French number one Olympic gold judo candidate Clarisse Agbegnenou once more made clear that she owns the Grand Slam. She won the tournament for the third time in a row, despite a small absence in October last year. She dominates the category U63kg since 2013.
Former world champion Clarisse Agbegnenou had the possibility to write a perfect ending to the first day of the Paris Grand Slam 2016, in front of her home crowd and the French hero did not disappoint as she beat double world bronze medallist Tashiro Miku (JPN) for gold. Agbegnenou won the fifth Grand Slam gold medal of her career as she led with a yuko from an ouchi-gari before following with a strong classical immobilisation from a kesa-gatame.

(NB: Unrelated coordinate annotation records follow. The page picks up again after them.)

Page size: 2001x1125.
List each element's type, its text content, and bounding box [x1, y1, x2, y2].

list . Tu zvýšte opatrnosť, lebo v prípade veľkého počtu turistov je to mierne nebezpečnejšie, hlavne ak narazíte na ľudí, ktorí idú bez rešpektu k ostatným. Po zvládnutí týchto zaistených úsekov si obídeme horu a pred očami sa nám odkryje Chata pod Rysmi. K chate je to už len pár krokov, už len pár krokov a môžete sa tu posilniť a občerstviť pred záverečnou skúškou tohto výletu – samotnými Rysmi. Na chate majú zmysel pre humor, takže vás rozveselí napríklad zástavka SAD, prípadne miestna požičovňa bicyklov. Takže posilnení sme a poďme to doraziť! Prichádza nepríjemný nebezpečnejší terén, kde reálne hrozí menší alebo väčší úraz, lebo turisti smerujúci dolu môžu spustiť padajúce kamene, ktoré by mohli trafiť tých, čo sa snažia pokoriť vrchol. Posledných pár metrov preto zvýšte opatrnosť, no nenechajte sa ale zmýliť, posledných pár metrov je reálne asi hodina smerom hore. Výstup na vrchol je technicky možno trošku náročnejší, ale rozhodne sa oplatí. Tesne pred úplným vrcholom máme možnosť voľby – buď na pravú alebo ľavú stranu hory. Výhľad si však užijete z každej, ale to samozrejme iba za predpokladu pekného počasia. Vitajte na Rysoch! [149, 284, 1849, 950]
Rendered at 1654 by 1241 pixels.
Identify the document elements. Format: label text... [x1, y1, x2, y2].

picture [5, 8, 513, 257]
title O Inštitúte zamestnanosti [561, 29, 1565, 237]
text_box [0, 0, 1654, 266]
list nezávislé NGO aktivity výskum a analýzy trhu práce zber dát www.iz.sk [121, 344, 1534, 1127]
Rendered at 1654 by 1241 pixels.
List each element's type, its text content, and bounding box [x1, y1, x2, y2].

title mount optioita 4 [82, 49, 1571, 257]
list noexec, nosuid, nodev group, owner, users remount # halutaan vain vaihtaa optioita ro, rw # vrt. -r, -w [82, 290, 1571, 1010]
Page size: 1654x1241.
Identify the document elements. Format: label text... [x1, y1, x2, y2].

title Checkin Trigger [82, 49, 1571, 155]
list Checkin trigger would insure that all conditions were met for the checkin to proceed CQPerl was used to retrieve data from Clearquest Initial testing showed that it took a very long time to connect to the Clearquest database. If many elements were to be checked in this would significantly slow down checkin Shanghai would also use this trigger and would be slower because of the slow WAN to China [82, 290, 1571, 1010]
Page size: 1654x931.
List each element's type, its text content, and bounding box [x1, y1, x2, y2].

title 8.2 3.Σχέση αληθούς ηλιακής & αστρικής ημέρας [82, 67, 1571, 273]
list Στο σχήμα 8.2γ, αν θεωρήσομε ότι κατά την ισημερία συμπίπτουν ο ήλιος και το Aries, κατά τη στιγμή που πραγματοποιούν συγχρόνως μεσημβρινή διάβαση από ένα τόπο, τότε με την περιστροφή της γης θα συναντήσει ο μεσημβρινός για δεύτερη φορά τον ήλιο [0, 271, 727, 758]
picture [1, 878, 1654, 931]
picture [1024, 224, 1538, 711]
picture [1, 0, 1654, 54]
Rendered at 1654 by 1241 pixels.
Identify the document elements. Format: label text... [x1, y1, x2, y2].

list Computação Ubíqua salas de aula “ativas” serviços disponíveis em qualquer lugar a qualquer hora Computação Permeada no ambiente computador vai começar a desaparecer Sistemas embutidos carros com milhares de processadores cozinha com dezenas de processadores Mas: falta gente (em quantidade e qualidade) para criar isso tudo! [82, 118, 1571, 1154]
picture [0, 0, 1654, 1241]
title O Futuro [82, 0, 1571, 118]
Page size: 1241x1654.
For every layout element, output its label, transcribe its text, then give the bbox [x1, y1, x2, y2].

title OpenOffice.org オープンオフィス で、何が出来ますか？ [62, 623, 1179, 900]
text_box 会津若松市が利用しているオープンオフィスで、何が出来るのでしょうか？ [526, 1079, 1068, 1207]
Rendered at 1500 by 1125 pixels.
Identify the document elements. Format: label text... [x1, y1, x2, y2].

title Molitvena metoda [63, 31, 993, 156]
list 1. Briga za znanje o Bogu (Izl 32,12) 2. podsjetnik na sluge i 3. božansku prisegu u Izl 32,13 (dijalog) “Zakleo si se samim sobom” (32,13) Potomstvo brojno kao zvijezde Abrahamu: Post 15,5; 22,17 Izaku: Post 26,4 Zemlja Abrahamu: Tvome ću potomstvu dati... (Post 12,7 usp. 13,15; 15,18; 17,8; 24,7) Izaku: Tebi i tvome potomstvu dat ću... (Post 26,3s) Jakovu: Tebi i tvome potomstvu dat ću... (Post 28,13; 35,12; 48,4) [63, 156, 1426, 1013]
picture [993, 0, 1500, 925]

"It was the best thing that the day ended with the French national anthem. It makes all the difference to the team to have a gold medal and I am pleased to have been able to win for France and my team and end on a high note.” From a personal point of view it will also be pleasing for Agbegnenou to have won in Paris. "There really is nowhere like Bercy for atmosphere. My family and so many of my friends are here and that helps to motivate me,” said Agbegnenou.
In a field that contained 8 of the world’s top ten fighters, Agbenenou came away looking at her devastating best. "For me it’s particularly important because it’s a new year and one always wants to start the new year with a win and a good feeling. said Agbegnenou. With regard to her win over Tashiro, Agbegnenou said, "I was really pleased to defeat Tashiro in newaza. It is very difficult to defeat Japanese women in newaza."
It is no secret that Agbegnenou has her sights firmly set on this summer’s Olympic Games. "The focus is all on Rio now and I am working on ways to stay calm in the lead up to the Games, said Agbegnenou. When asked about what is next on her agenda Agbegnenou answered, "I am taking things step by step and I think that the European championships will be my next competition."
In the first semi-final world champion Tina Trstenjak (SLO) was well beaten by a rampant Tashiro who scored a yuko, waza-ari and almost pulled off a juji-gatame but the former was alert to the threat. In the second semi-final Agbegnenou (FRA) flew past Tokyo Grand Slam winner Martyna Trajdos of Germany by ippon after 42 seconds.
In the first bronze medal contest Trajdos had the measure of world bronze medallist Tsedevsuren Munkhzaya (MGL) to secure a vital medal in her pursuit of Olympic honours this summer. Trajdos won by a waza-ari as she was on top throughout the contest and was smiling ear-to-ear after being awarded the contest. The second bronze medal contest featured Trstenjak against Dutch Anicka Van Emden for a place on the podium. Surprisingly, it was Van Emden who scored the first with a counterattack for waza-ari, but there was still two minutes and a half remaining on the clock. Knowing the pressure that Trstenjak can put on her opponents, it was not written in stone that the waza-ari would be enough for the Dutch fighter to step up for the 13th time on the podium of a Grand Slam. But actually, she perfectly controlled Tina Trstenjak, attacking just before her or blocking her sleeve, and Van Emden added one more medal to her impressive prize list, her fifth medal in Paris since 2010.
For Agbegnenou there was another milestone to celebrate, she took the 50st gold medal for a French women at the Paris Grand Slam, or Tournoi de Paris since the first in 1988.